Excerpt →
------------
Yeah, it's going to be a good time regardless. And I want to say last time we talked to Pete he said that the the drawing ends, or the application period ends January 30th. That's right. So you got until January 30th to go to TFT's website, turkeysfortomorrow's website. I think it's pretty cut and drawn how you find the place to get to apply.

Speaker 1:

It's probably plastered everywhere, so as you pull it up, it's in bright green. Yeah, it says 2024 hunt raffle.

Speaker 2:

And there's some other hunts. You can apply for the hunt and public hazard an option, West proximity and stuff. There's a couple of terrariums on there, Kind of all over the country too. So again, we're honored to be considered for that. I think Pete keeps calling it the celebrity hunts on my buddy.

Speaker 1:

Yeah.

Speaker 2:

We're. We're far from that, but but we will always take a chance to meet that fellow turkey hunter any chance we get, and especially something that kind of backs an organization that has geared around, you know, the benefit of the wild turkey, which is to TFT. And so looking forward to that one, remind y'all head over there and check it out, Look into it. I think the hunt is early April.
------------
Source excerpt →
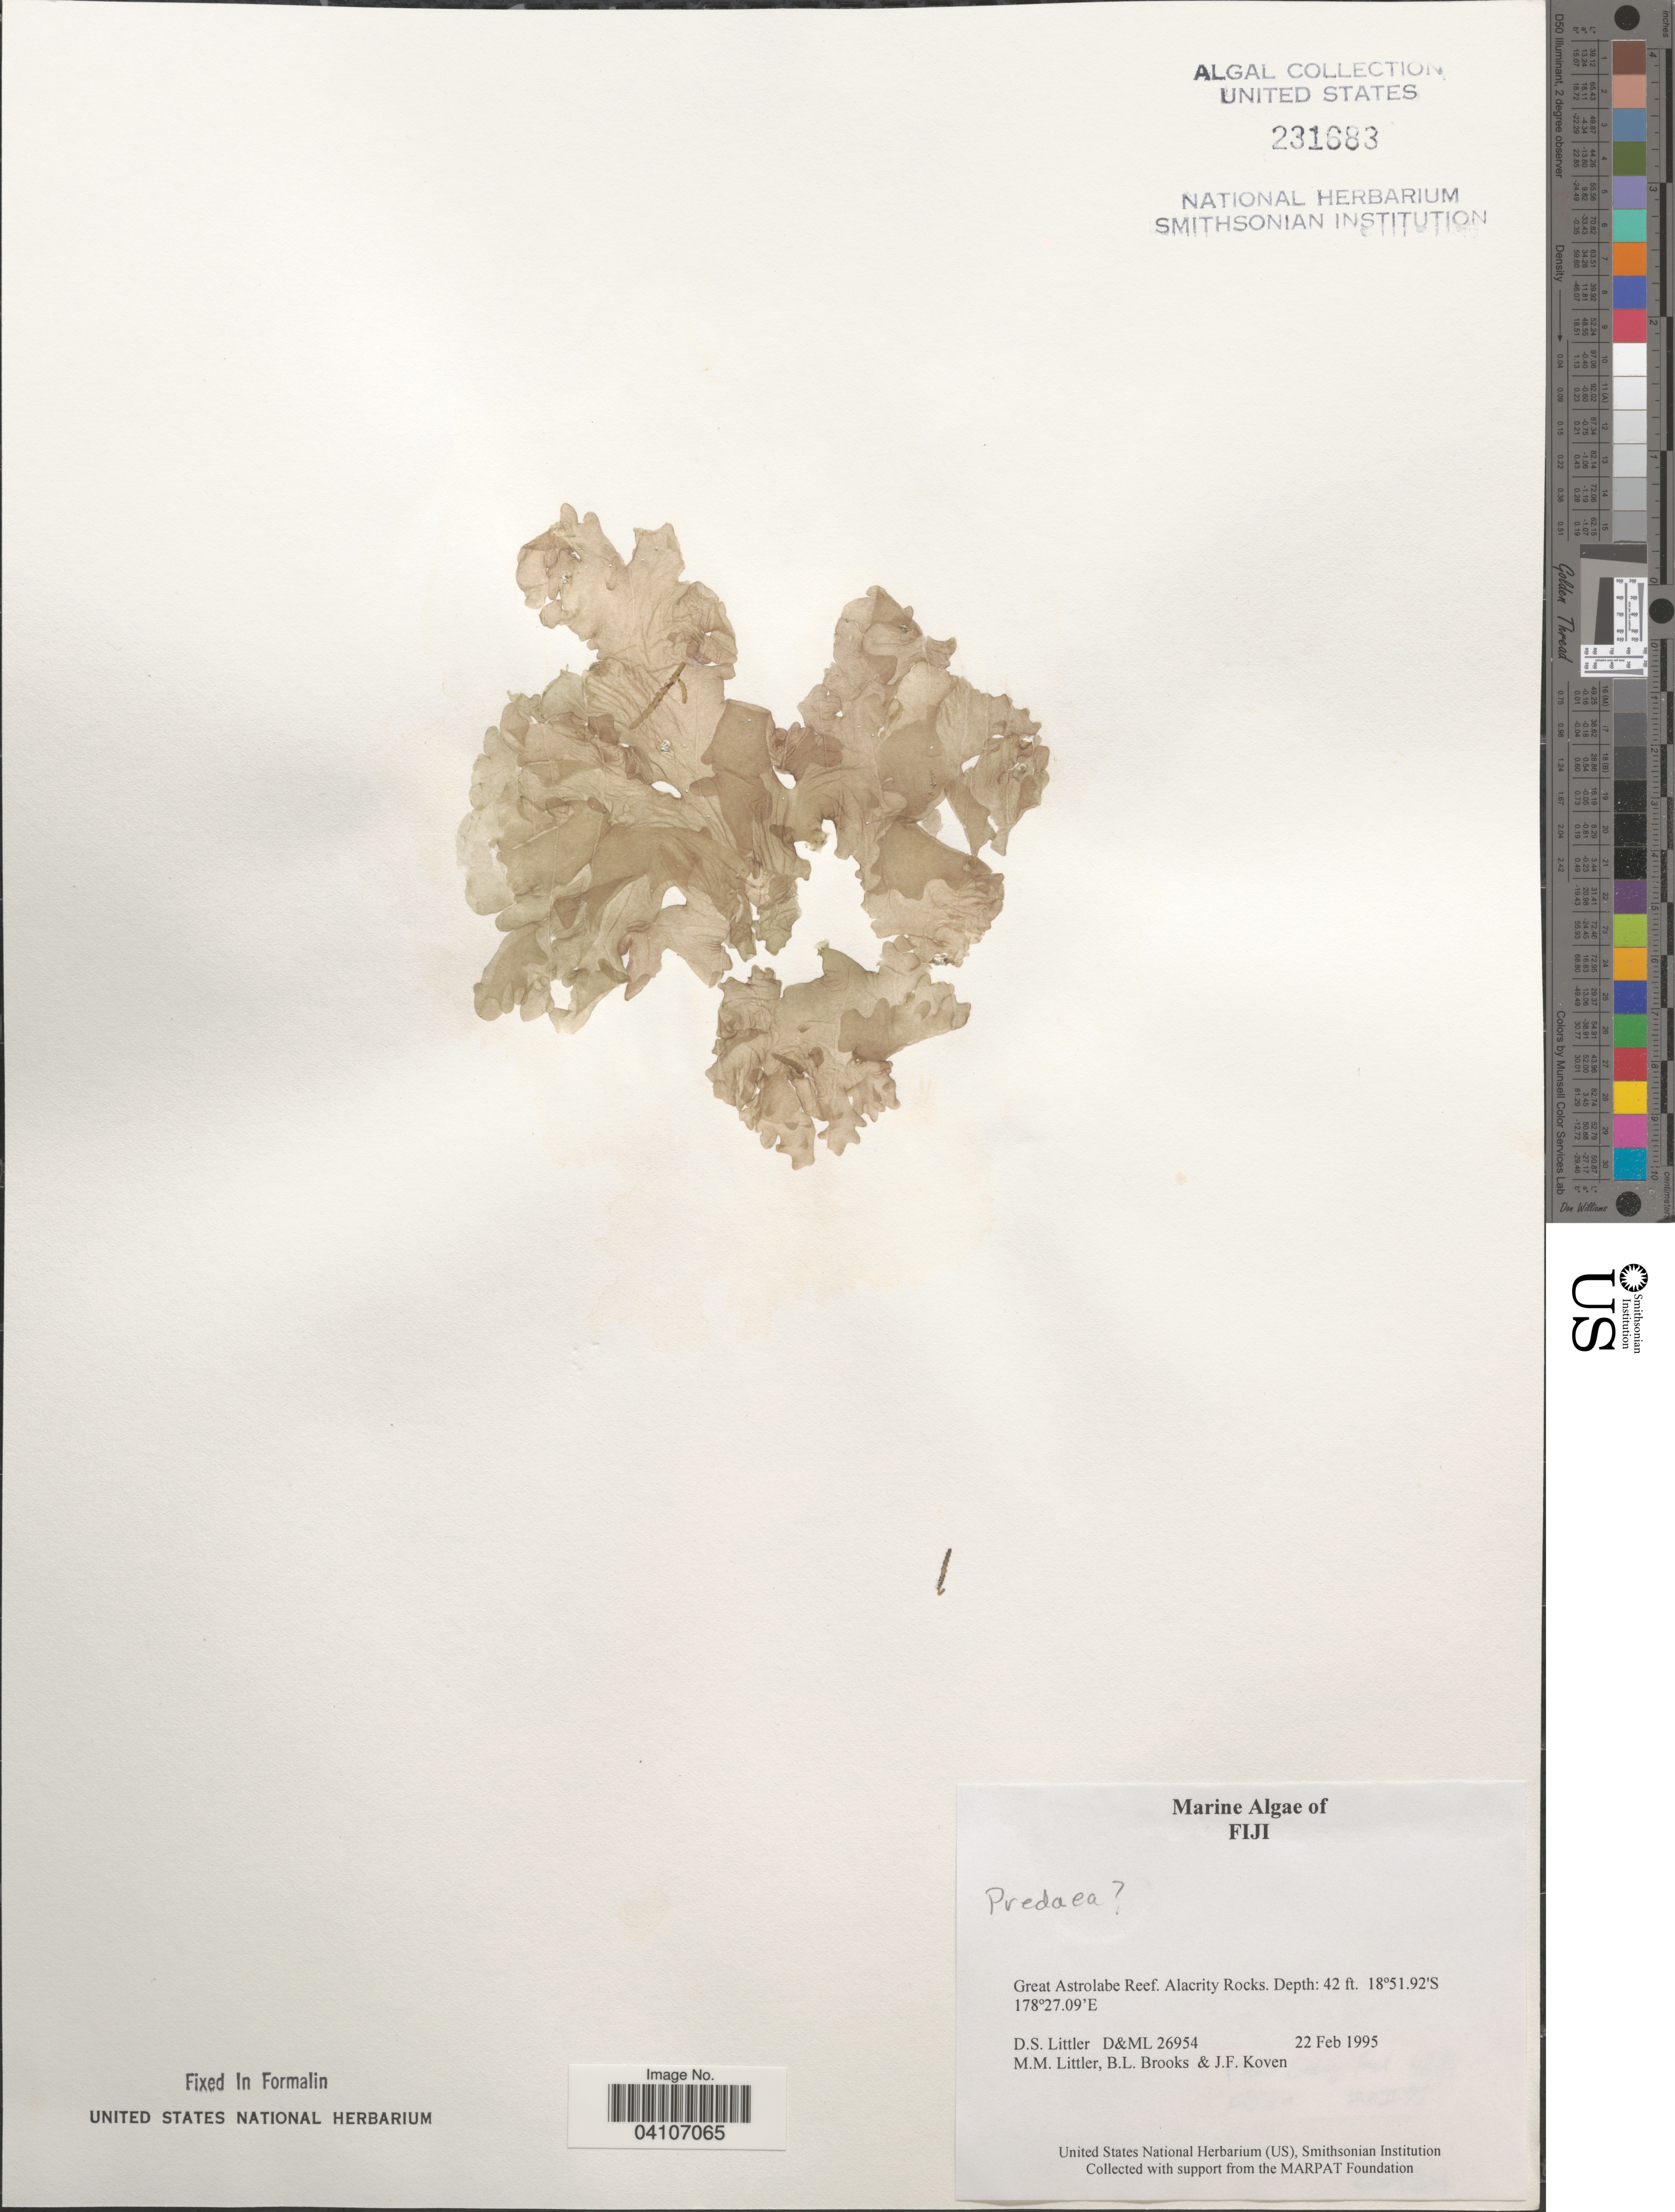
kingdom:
------------
Exercises →
- A) Answer these questions from the hunt raffle transcript.
(i) On what date does the application period end?
(ii) In what color does the raffle appear on the website, and what does it say?
(iii) When is the hunt?
- B) Please resume the hunt raffle transcript right after its final sentence.
The listing is separate material, unrelated to the hunt raffle transcript.

Set of answers →
- A)
(i) January 30th.
(ii) Bright green; it says "2024 hunt raffle."
(iii) Early April.

- B)
Speaker 1:

Yeah, yeah, I think it's the third and fourth, but and also I mean it covers everything.

Speaker 2:

Yeah, we're a chair camp together.

Speaker 1:

I'm excited about that. I mean the hunting obviously is that, but it's.

Speaker 2:

I mean it's going to be fun just to share camp and stories with somebody we've never hunted with, hang out with, and I need to make a podcast out of it. Yeah, I'm going to have plenty of opportunity to you and hopefully we got a turkey hanging behind, as I want them.

Speaker 1:

Yeah.

Speaker 2:

But yeah, looking forward to that, encourage y'all to check it out at a TFT website, and I can't think of many more updates trying to time it right. But yeah, so you want to you ready? Are you prepared to talk about that today? If there's anything I'm prepared to talk about, this, is it? I'm going to be the question ask here on this one, because you got the answers Apparently, I do, I'm just kidding.

Speaker 1:

No, I had them now. The preference, this whole topic we're going to hit it has been fixed for the most part for the time being. But like you said, you hunt them long enough, you're going to miss more.

Speaker 2:

Oh yeah, this is one of those things that it's like we mentioned, if you, if you hadn't missed a turkey yet you ain't hunted turkeys long enough because it's common and usually comes whenever you're at your highest.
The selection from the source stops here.